Rewrite the lines of all the records below, replacing "Person at" with "Individual at" wherever it occurs and changing nothing else. Omit the pictures from your answer.

(Images with keypoint coordinates)
= Beginning of Section =

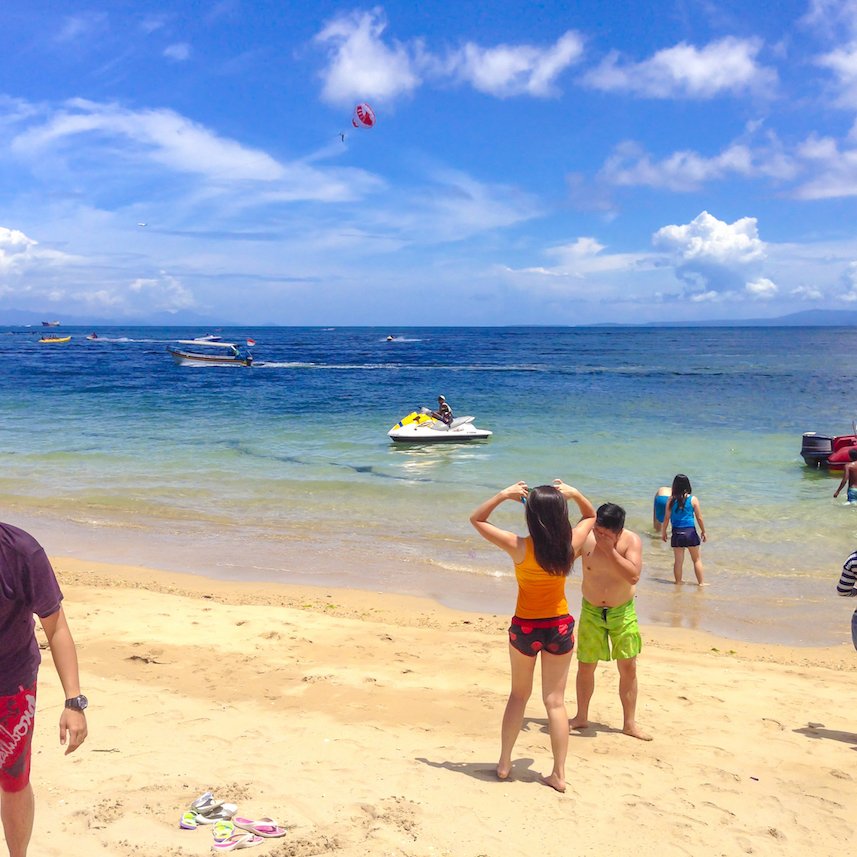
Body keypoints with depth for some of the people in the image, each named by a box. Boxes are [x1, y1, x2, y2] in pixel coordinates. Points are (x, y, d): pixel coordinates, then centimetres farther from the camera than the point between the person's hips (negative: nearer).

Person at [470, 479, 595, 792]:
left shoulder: (519, 547, -21)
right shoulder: (570, 545, -14)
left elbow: (476, 519, -10)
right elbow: (590, 515, 8)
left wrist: (503, 495, -15)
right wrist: (574, 493, -4)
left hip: (525, 628, -1)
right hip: (560, 627, 1)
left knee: (518, 695, 18)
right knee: (555, 700, 10)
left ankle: (504, 763, 26)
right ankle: (559, 774, 13)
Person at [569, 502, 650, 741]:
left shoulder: (631, 541, -18)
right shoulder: (585, 537, -15)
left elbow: (633, 576, -30)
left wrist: (609, 550, -33)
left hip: (622, 612, -1)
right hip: (591, 611, 1)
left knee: (628, 667, 3)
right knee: (585, 666, 8)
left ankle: (630, 723, 17)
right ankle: (581, 717, 27)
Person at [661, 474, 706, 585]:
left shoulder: (671, 500, -4)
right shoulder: (693, 499, -5)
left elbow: (666, 518, -1)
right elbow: (699, 518, -1)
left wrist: (663, 532, 11)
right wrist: (703, 531, 12)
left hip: (677, 533, 1)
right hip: (690, 532, -1)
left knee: (678, 561, 8)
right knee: (697, 559, 12)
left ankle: (678, 582, 15)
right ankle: (701, 582, 14)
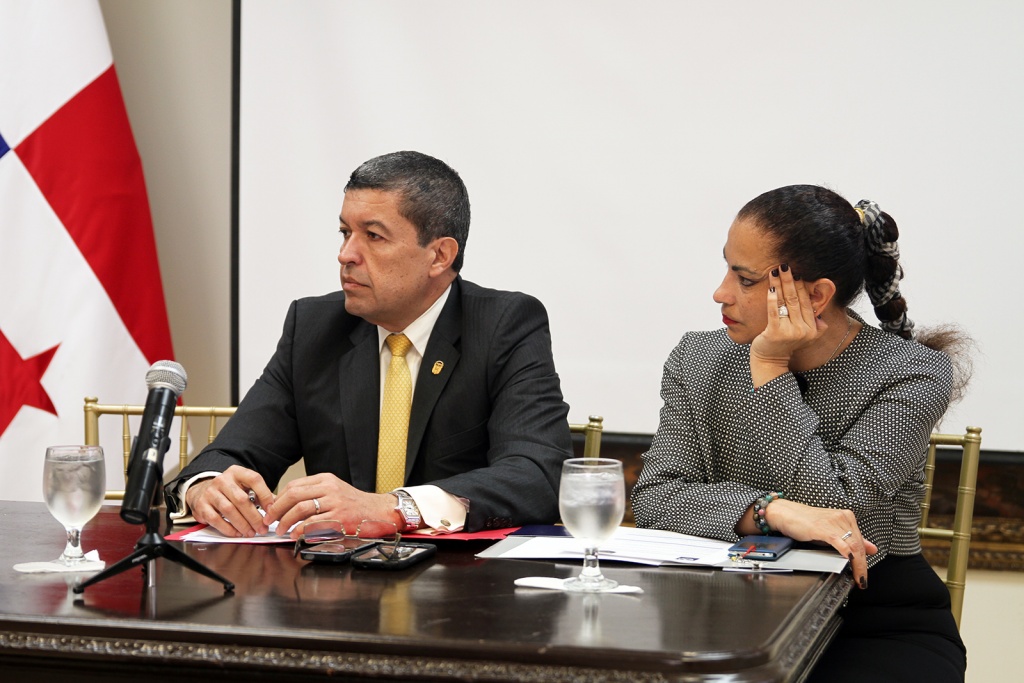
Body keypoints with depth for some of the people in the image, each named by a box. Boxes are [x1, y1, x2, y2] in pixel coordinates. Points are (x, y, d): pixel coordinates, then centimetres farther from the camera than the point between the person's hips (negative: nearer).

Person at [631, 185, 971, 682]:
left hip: (879, 626, -2)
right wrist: (771, 510, -25)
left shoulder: (914, 374, -8)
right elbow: (652, 496, -8)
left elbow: (831, 506, -17)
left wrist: (770, 370, -16)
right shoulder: (698, 362, 3)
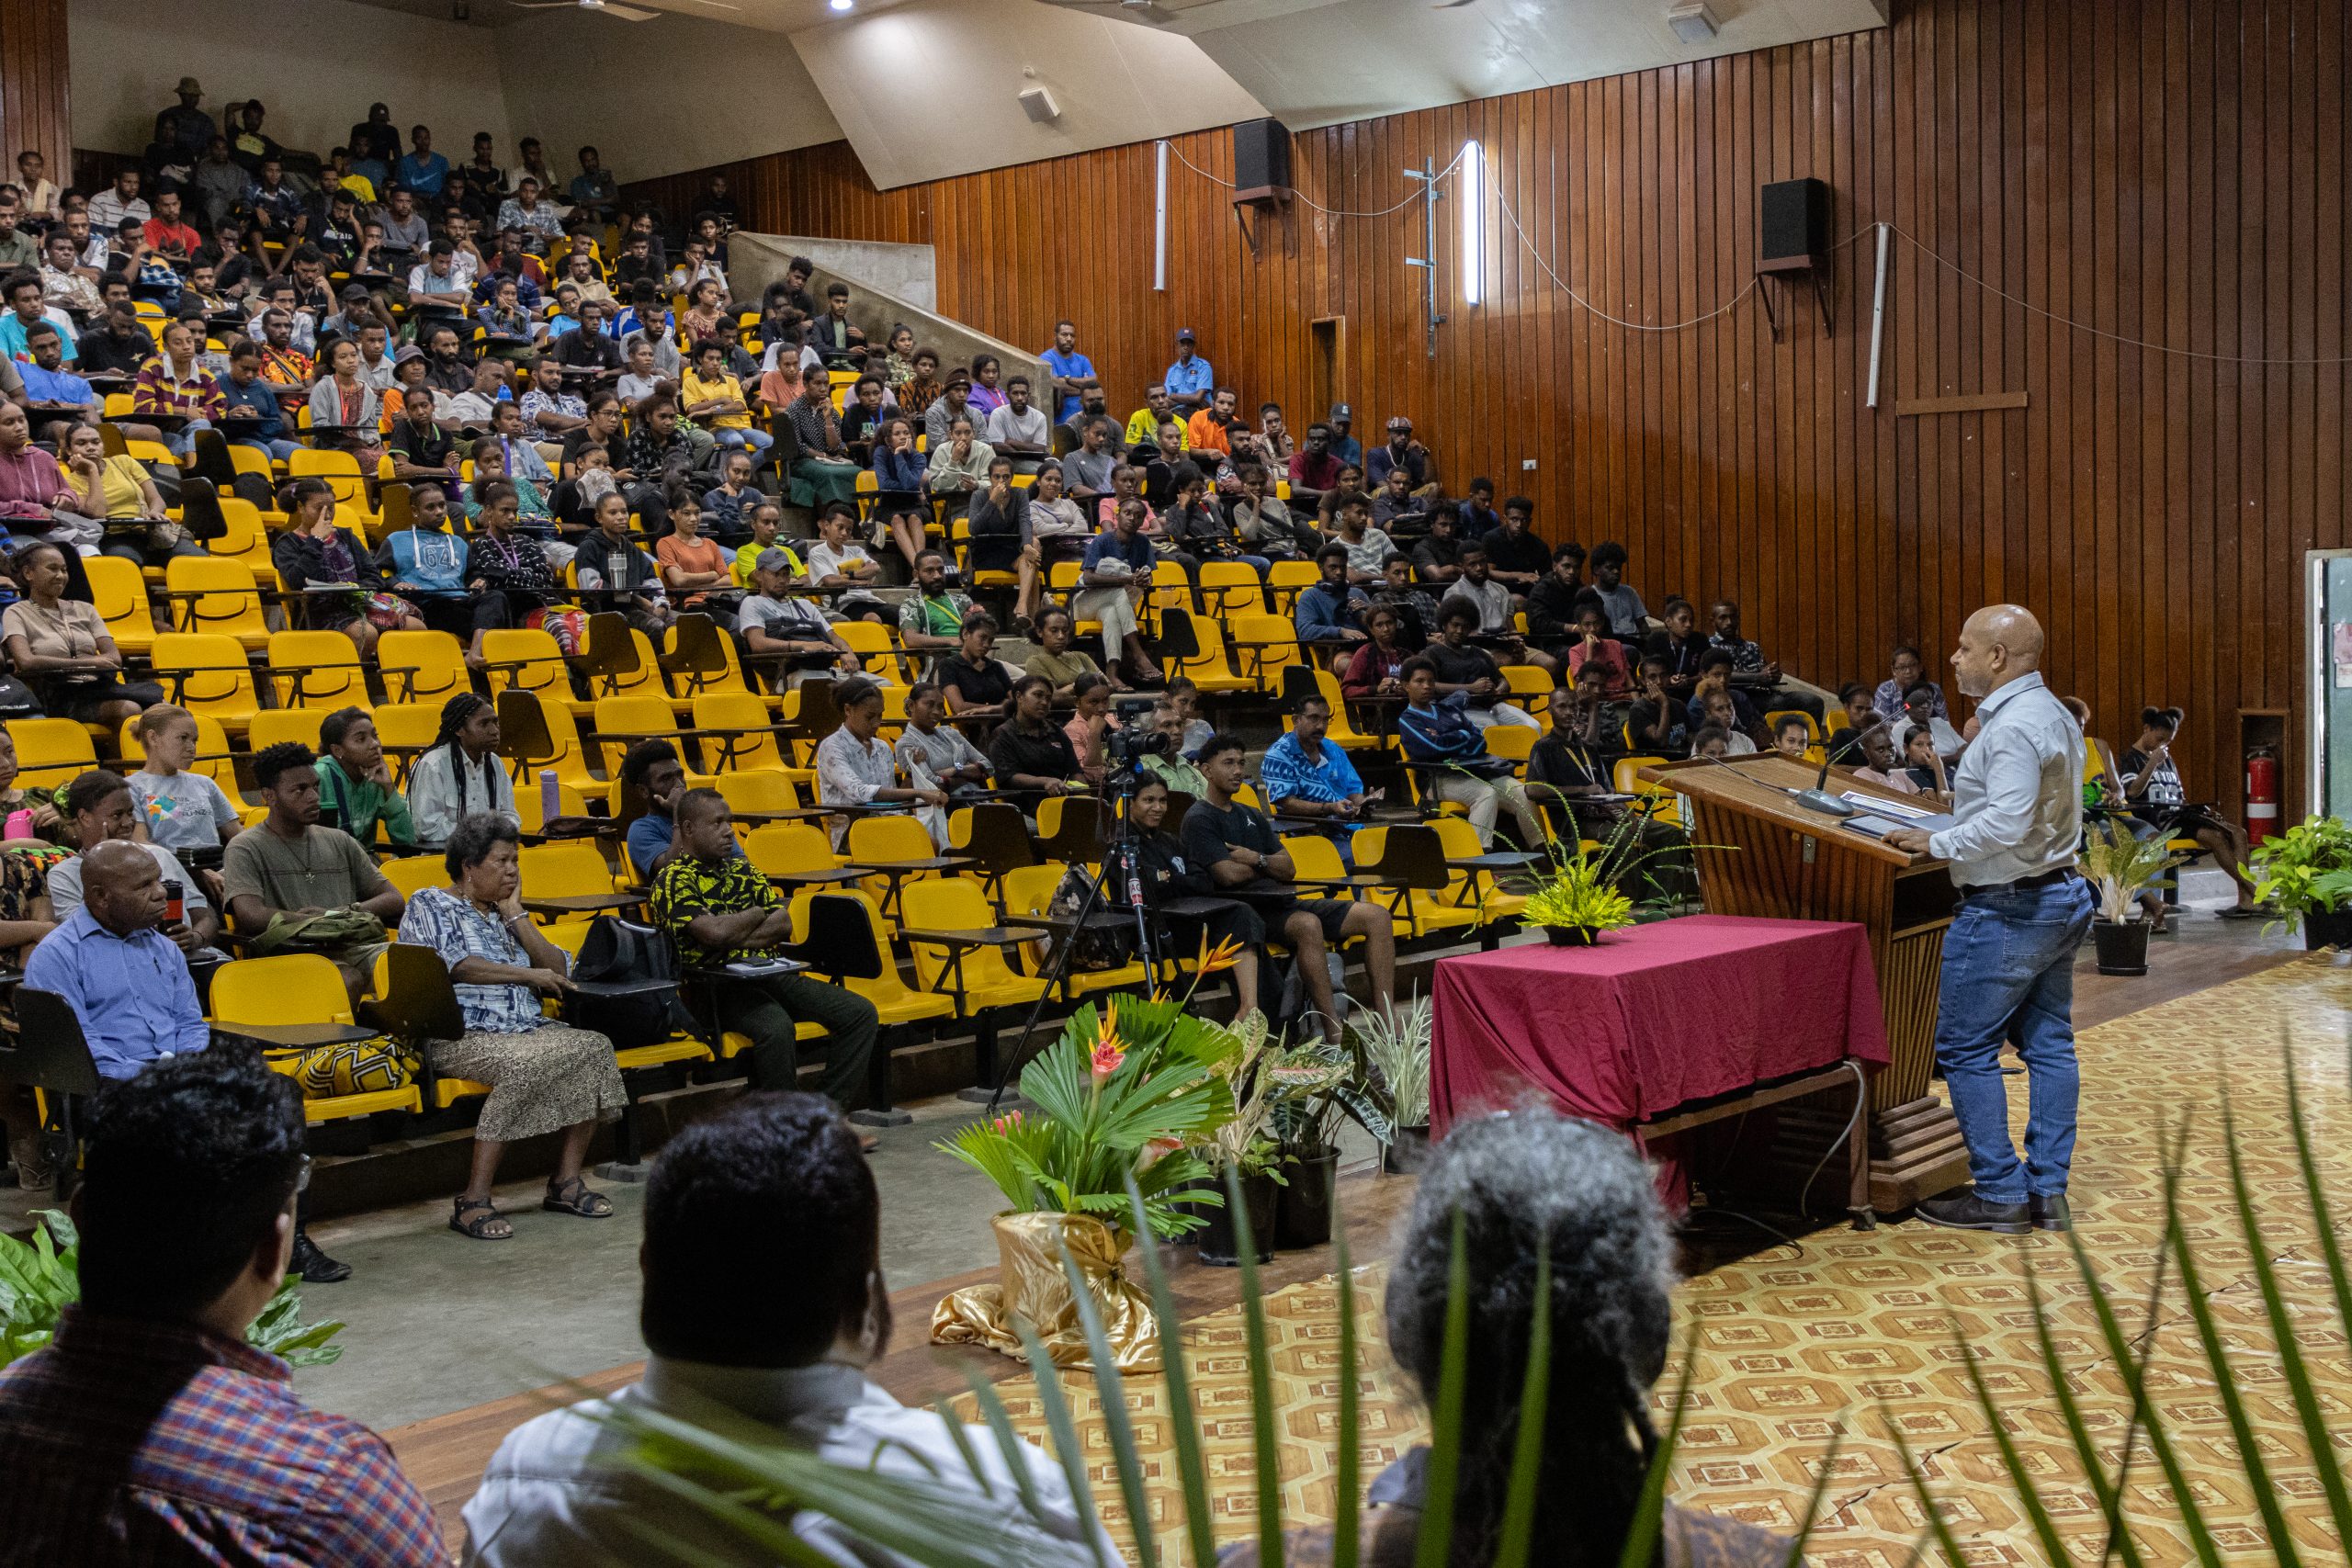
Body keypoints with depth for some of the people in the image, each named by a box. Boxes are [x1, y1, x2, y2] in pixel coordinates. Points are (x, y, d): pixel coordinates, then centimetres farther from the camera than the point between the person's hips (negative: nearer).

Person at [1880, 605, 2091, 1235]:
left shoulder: (2013, 726, -20)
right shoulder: (2055, 714, 14)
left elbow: (2007, 822, -28)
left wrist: (1936, 843, -16)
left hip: (2007, 909, -10)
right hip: (2062, 895, 11)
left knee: (1966, 1048, -1)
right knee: (2048, 1044, 11)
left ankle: (2000, 1194, 3)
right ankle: (2048, 1192, 16)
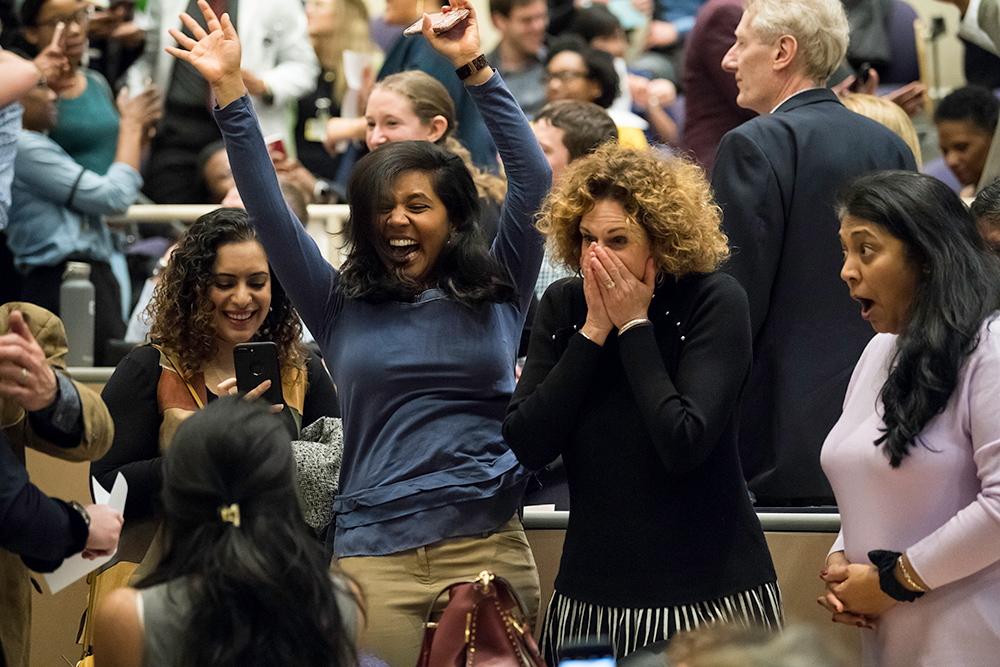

= End of Section =

**Output of the exercise**:
Body keypoints with depth for some of the people in the image, each named by a box. Boxes are [x1, y1, x2, y2] in pixel coordinates. Points are (x, y, d): pixel coordinates, then centimetres farther from the camera than the point between the person's hips (negative: nearer).

Individual at [470, 479, 595, 792]:
left shoulder: (519, 547, -21)
right shoulder: (570, 545, -14)
left elbow: (476, 519, -10)
right elbow: (590, 515, 8)
left wrist: (503, 495, -15)
right wrist: (574, 493, -4)
left hip: (525, 628, -1)
right hip: (560, 627, 1)
left knee: (518, 695, 18)
right knee: (555, 700, 10)
left ankle: (504, 763, 26)
right ankle: (559, 774, 13)
Individual at [569, 502, 650, 741]:
left shoulder: (631, 541, -18)
right shoulder: (585, 537, -15)
left elbow: (633, 576, -30)
left wrist: (609, 550, -33)
left hip: (622, 612, -1)
right hip: (591, 611, 1)
left knee: (628, 667, 3)
right knee: (585, 666, 8)
left ankle: (630, 723, 17)
right ankle: (581, 717, 27)
Individual at [661, 474, 706, 585]:
left shoulder: (671, 500, -4)
right shoulder: (693, 499, -5)
left elbow: (666, 518, -1)
right elbow: (699, 518, -1)
left wrist: (663, 532, 11)
right wrist: (703, 531, 12)
left hip: (677, 533, 1)
right hip: (690, 532, -1)
left knee: (678, 561, 8)
right knee: (697, 559, 12)
left ankle: (678, 582, 15)
right ankle: (701, 582, 14)
Body keypoints with depth for some of the people in the image, each named by a box. Boxes are [x1, y1, x2, y2] in pixel coordinates. Points are (x, y, d): pixel coordinates, then centimetres farther from the camera than the point between the person's hips (negative: nearer).

Individual at [631, 185, 971, 682]:
left hip: (879, 626, -2)
right wrist: (771, 510, -25)
left shoulder: (914, 374, -8)
right elbow: (652, 496, -8)
left elbow: (831, 506, -17)
left wrist: (770, 370, -16)
right shoulder: (698, 362, 3)
Body keypoints with depth for some of the people in the image, each named by a box. Boxes are [x1, y1, x2, y2] in pixel coordinates. Points are (x, y, d): pixel coordinates, then centimetres farther from the camera than the point between the person's hips (negative: nearer).

Individual at [1880, 605, 2091, 1235]:
left shoulder: (2013, 726, -20)
right shoulder: (2055, 714, 14)
left elbow: (2007, 822, -28)
left wrist: (1936, 843, -16)
left hip: (2007, 909, -10)
right hip: (2062, 895, 11)
left knee: (1966, 1048, -1)
right knee: (2048, 1044, 11)
left ankle: (2000, 1194, 3)
right ankle: (2048, 1192, 16)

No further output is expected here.